Friday, July 13, 2012

Sandusky, Penn State and the Freeh Report

At one level, all of us who work in the field of child protection should celebrate the Freeh Report on the way in which Penn State University handled the sexual abuse allegations regarding former assistant football coach Sandusky. The report is blunt and scathing in pointing out the lack of accountability and responsibility by the university. It makes it clear that these children were not protected and could well have been (not to mention victims that had yet to be brought into Sandusky's abuse).

The report states:

The most saddening finding by the Special Investigative Counsel is the total and consistent disregard by the most senior leaders at Penn State for the safety and welfare of Sandusky’s child victims. As the Grand Jury similarly noted in its presentment,1 there was no “attempt to investigate, to identify Victim 2, or to protect that child or any others from similar conduct except as related to preventing its re‐occurrence on University property.”
Four of the most powerful people at The Pennsylvania State University – President Graham B. Spanier, Senior Vice President‐Finance and Business Gary C. Schultz, Athletic Director Timothy M. Curley and Head Football Coach Joseph V. Paterno – failed to protect against a child sexual predator harming children for over a decade. These men concealed Sandusky’s activities from the Board of Trustees, the University community and authorities. They exhibited a striking lack of empathy for Sandusky’s victims by failing to inquire as to their safety and well‐being, especially by not attempting to determine the identity of the child who Sandusky assaulted in the Lasch Building in 2001. Further, they exposed this child to additional harm by alerting Sandusky, who was the only one who knew the child’s identity, of what McQueary saw in the shower on the night of February 9, 2001.
These individuals, unchecked by the Board of Trustees that did not perform its oversight duties, empowered Sandusky to attract potential victims to the campus and football events by allowing him to have continued, unrestricted and unsupervised access to the University’s facilities and affiliation with the University’s prominent football program. Indeed, that continued access provided Sandusky with the very currency that enabled him to attract his victims. Some coaches, administrators and football program staff members ignored the red flags of Sandusky’s behaviors and no one warned the public about him. (pp.14-15).
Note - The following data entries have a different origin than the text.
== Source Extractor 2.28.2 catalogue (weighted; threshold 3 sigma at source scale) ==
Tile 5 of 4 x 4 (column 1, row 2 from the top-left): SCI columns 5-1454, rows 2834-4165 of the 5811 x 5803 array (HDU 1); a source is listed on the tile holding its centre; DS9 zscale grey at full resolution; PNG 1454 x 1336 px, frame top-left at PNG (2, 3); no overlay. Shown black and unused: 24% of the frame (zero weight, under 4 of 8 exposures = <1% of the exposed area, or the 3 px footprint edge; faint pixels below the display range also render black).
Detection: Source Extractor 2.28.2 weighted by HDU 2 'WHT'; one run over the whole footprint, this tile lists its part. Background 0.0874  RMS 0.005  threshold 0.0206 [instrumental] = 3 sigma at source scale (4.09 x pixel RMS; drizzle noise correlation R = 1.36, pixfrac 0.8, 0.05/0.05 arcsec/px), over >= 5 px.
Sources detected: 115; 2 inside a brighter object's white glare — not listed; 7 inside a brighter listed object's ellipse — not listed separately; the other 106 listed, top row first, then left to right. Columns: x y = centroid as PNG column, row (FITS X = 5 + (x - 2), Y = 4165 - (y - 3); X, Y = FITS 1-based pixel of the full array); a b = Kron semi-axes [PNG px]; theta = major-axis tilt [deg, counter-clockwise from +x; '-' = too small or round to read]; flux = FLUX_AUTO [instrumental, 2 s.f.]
Already we see some of those named coming out to deny their culpability. Certainly, the individuals resposnible should be identified and their actions held up to scrutiny with all of the resultant consequences. What matters most here, however, is what can be learned about sexual abuse in institutions that can be useful elsewhere.

The report is long and has many suggestions.

In my mind, one of the most poignant lessons is that wealth, power, prestige can all combine to make an institution and those who serve it wilfully blind to events that can tarnish that reputation. at best, it can cause them to cover up or act behind the scenes. As I have said before, sexual abusers uses secrecy as one of their best tools to keep going In the Sandusky case, he had powerful allies to Penn State to help him with that.

Critics argue against mandatory reporting laws stating that they will lead to a flood of complaints and further over burden an already over burdened child protection system. They fear that the system will become over intrusive and apprehend children who should not be apprehended. Yet, this report shows that without methods to demand institutions and individuals to do the right thing, many will not.

This avoidance of doing the right thing is not unique to child protection. We need only look at yet another series of banking crises emerging in both the United Staes and the United Kingdom to see that.
We have also seen multiple examples of institutions who avoid accepting the responsibility that comes with managing people who abuse children - Mount Cashel Orphanage in Canada; the Roman Catholic church with their priests and brothers in many countries; the Boy Scouts in Canada; The churches who ran the Residential Schools throughout North America and so on.

Thus, we do need government to legislate and regulate as it seems too many of its citizens and institutions aren't willing to do the right thing.